Explanation of list reference

Chris Angelico rosuav at gmail.com
Fri Feb 14 22:33:36 EST 2014


On Sat, Feb 15, 2014 at 2:14 PM, Rustom Mody <rustompmody at gmail.com> wrote:
> On Saturday, February 15, 2014 8:12:14 AM UTC+5:30, Chris Angelico wrote:
>> Well, for a start, I'd use Python 3, so there's no need to explain why
>> some numbers have an L after them :)
>
> Nice point!
> And only sharpens what I am saying -- python 3 is probably more confusing than
> 2 wrt object identity

How so? Py3 eliminates an unnecessary difference:

>>> 1L == 1
True
>>> 1L is 1
False

In Py3, this can't happen, because there simply is no distinction.
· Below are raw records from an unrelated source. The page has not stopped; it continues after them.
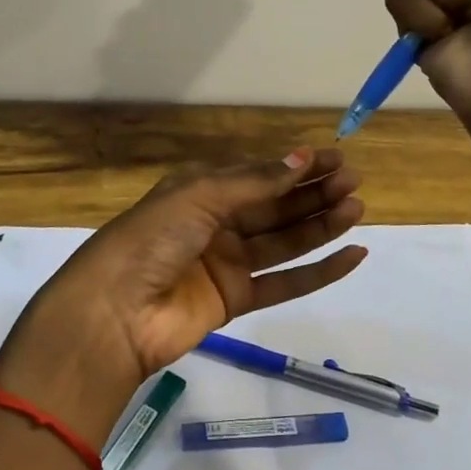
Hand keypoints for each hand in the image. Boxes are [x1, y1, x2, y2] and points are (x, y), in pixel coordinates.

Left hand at [0, 149, 367, 432]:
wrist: (114, 312)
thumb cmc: (152, 238)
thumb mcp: (200, 196)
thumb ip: (255, 183)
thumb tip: (303, 157)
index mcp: (201, 190)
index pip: (259, 174)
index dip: (296, 166)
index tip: (336, 158)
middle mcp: (216, 223)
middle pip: (275, 206)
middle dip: (313, 193)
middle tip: (353, 183)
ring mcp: (226, 263)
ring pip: (284, 241)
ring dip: (320, 226)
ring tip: (357, 210)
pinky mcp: (235, 301)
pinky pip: (284, 283)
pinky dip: (318, 271)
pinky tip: (350, 256)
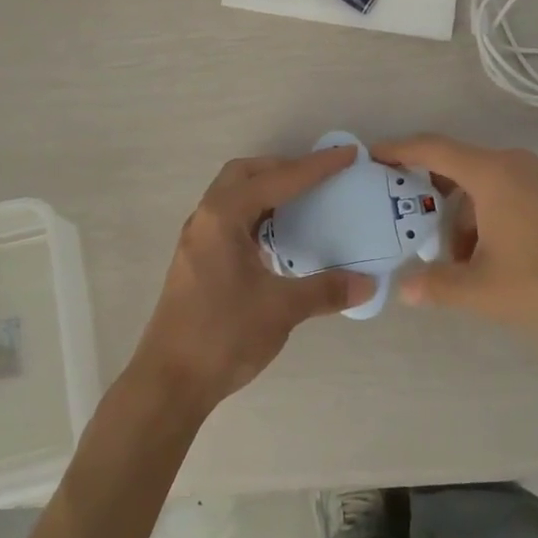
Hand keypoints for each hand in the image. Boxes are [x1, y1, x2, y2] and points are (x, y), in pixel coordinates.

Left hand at [131, 148, 372, 414]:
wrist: (169, 382)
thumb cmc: (222, 336)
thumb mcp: (280, 310)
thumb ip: (325, 290)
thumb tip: (368, 283)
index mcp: (223, 217)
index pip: (277, 180)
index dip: (315, 167)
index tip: (347, 155)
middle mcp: (206, 218)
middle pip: (245, 174)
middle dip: (283, 168)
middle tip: (318, 178)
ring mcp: (197, 239)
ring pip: (234, 195)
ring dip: (267, 190)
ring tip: (303, 202)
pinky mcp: (197, 259)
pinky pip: (230, 218)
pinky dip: (256, 214)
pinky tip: (278, 238)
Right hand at [374, 135, 537, 348]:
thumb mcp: (482, 290)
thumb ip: (436, 285)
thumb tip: (404, 288)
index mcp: (492, 174)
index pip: (433, 148)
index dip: (399, 149)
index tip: (372, 154)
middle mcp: (516, 164)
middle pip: (459, 165)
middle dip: (430, 191)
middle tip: (407, 216)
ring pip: (485, 184)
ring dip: (463, 212)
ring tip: (456, 257)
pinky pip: (510, 192)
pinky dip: (489, 214)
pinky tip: (492, 256)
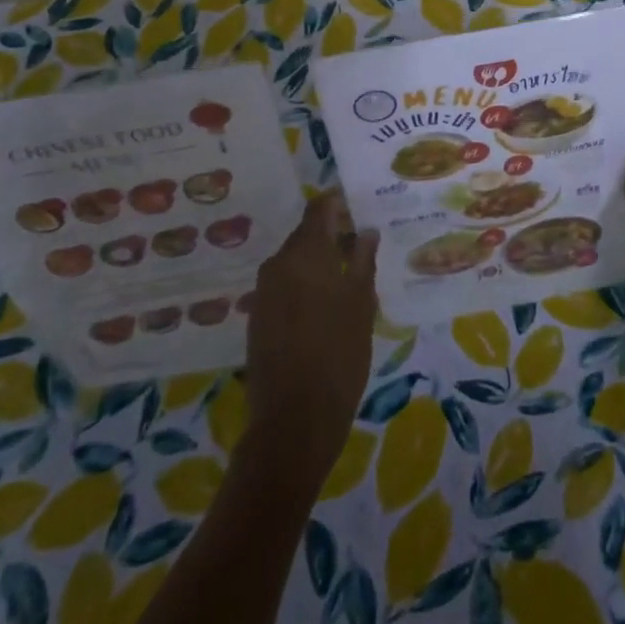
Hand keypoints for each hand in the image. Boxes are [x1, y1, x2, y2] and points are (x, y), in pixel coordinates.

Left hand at [243, 191, 378, 487]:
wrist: (293, 420)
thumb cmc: (338, 354)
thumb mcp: (361, 303)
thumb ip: (363, 260)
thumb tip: (366, 230)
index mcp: (304, 254)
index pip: (319, 209)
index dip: (339, 203)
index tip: (360, 206)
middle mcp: (278, 264)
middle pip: (305, 235)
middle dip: (332, 235)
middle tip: (362, 245)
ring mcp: (264, 292)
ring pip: (295, 261)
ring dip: (319, 262)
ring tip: (349, 275)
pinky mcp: (258, 318)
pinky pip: (285, 285)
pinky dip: (304, 284)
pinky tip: (326, 303)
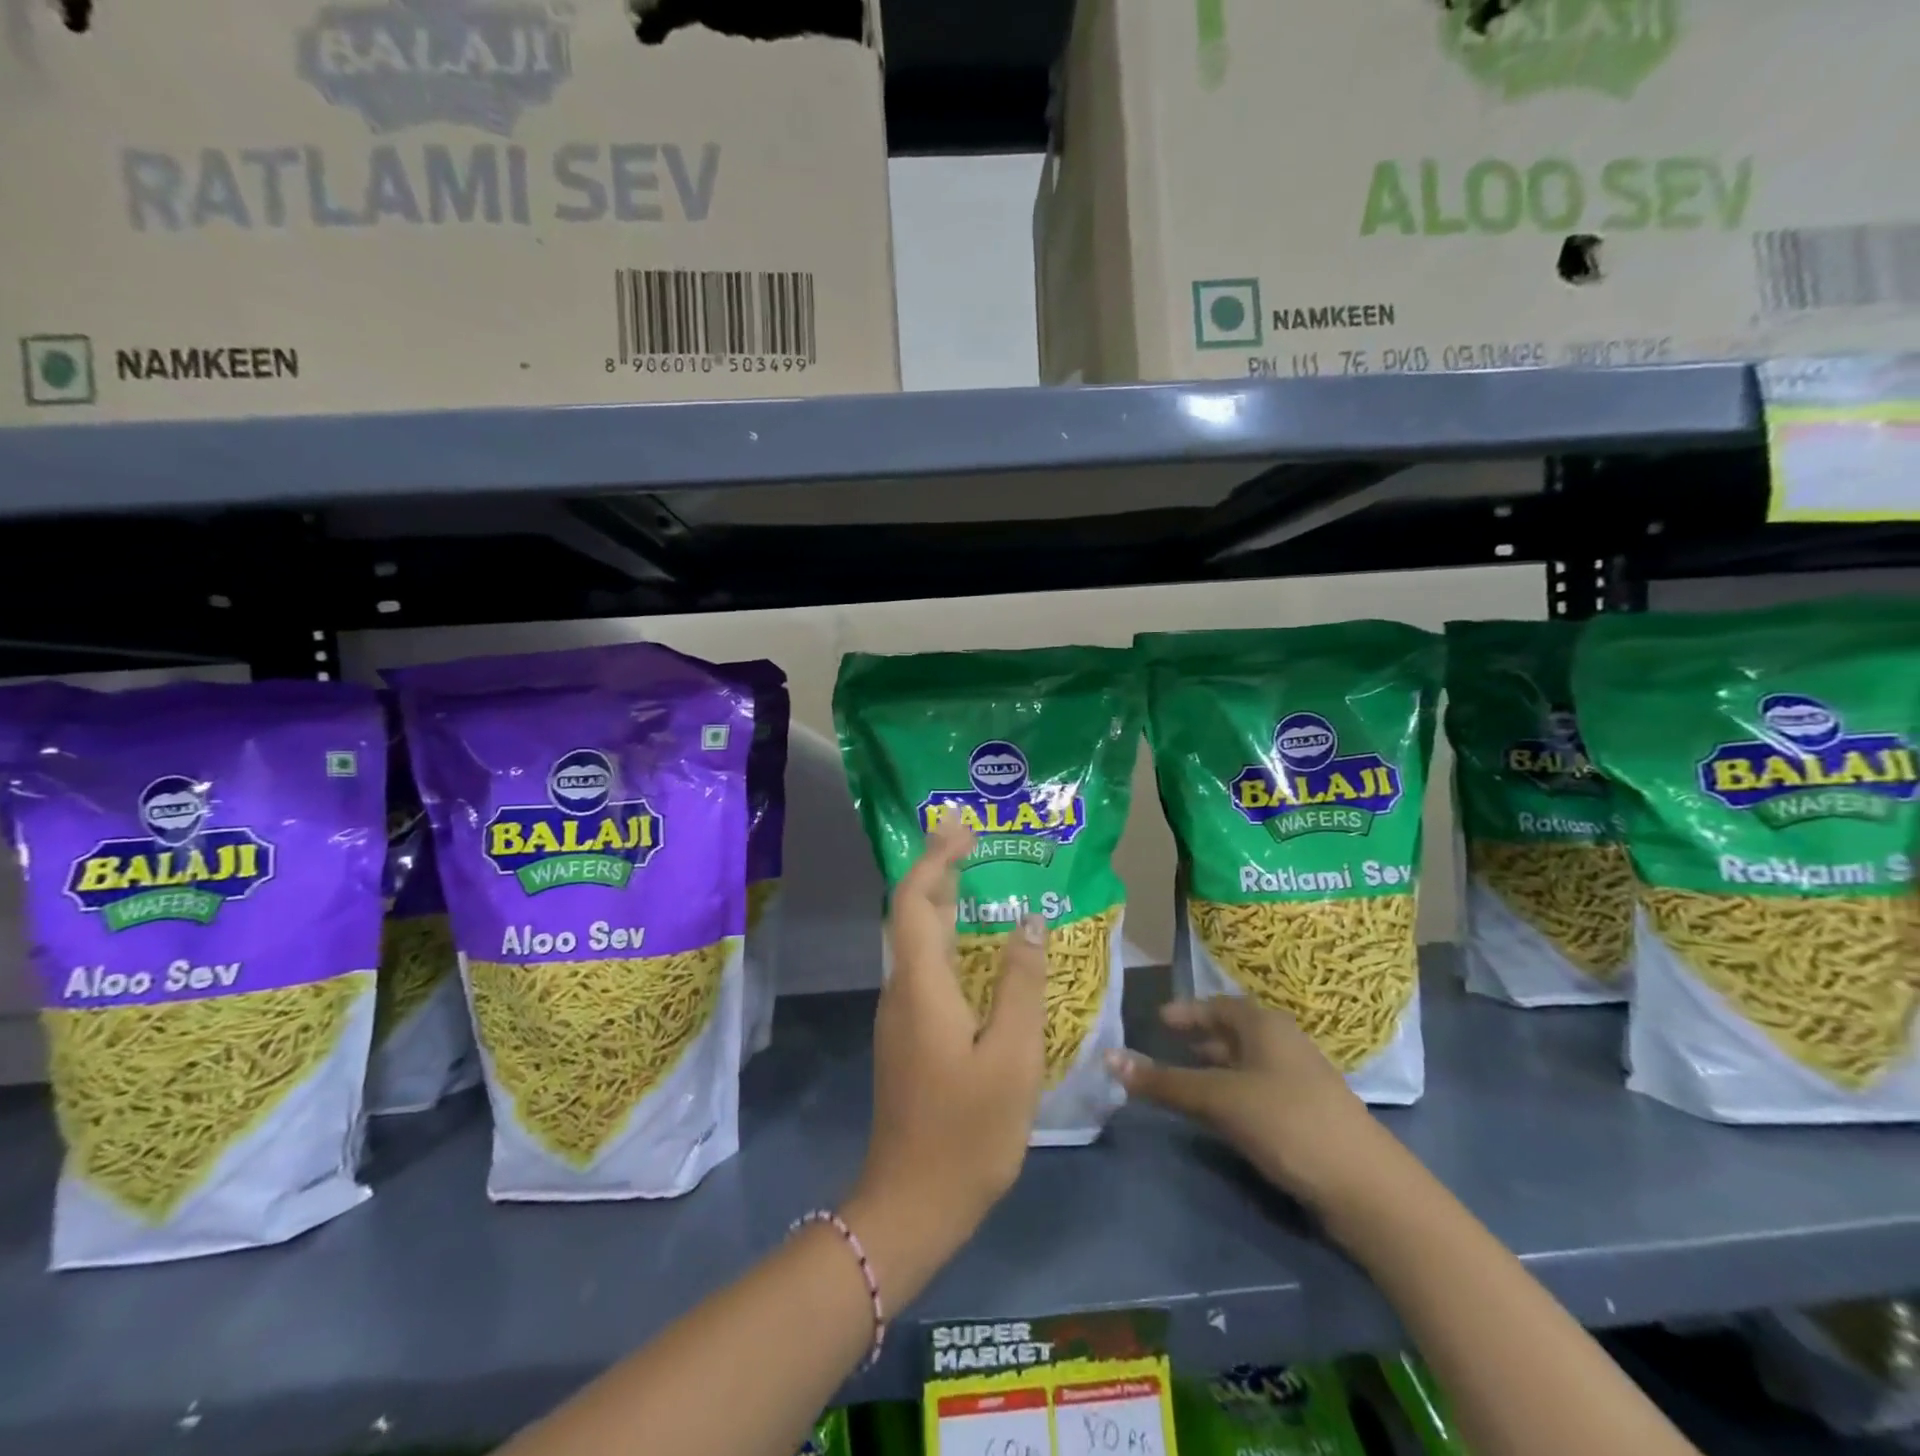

(That said, the Py3 unification does mean that small integers pay the
performance cost of long integers. I've mentioned before that it may
be worth having an "under the covers" optimization whereby small
integers are stored in a machine word - but this should be utterly
invisible to the user. As far as the programmer's concerned, an int is
an int is an int.)

>> When it's utterly impossible for it to matter in any way, Python is
>> allowed to reuse objects.
>>
>> I think that's simple enough to explain. There's nothing you can do to
>> distinguish one 6 from another, so Python's allowed to have them the
>> same.
>
> Simple??
>
>>>> x=1234
>>>> y=1234
>>>> x is y
> False
>>>> 1234 is 1234
> True
>>>> x=123
>>>> y=123
>>>> x is y
> True

In all three cases, Python is allowed to use separate objects. Nothing
forces them to be shared. But in all three cases, there's no way you
could distinguish one from another, so Python's allowed to reuse the
same object.

> "utterly impossible to matter"...
> "nothing you can do to distinguish one 6 from another"
>
> All depend on doing one of these 3 for dealing with object identity
> 1. Circular definition
> 2. Delve into implementation
> 3. Wildly wave the hands

How do you distinguish between any other identical things? Once you've
decided that they're equal, somehow you need to separate identity from
value. I could have three six-sided dice, all made from the same
mould, and yet each one is a separate object. If I hold all three in
my hand and toss them onto the table, can I recognize which one is
which? No, they're identical. Are they distinct objects? Yes.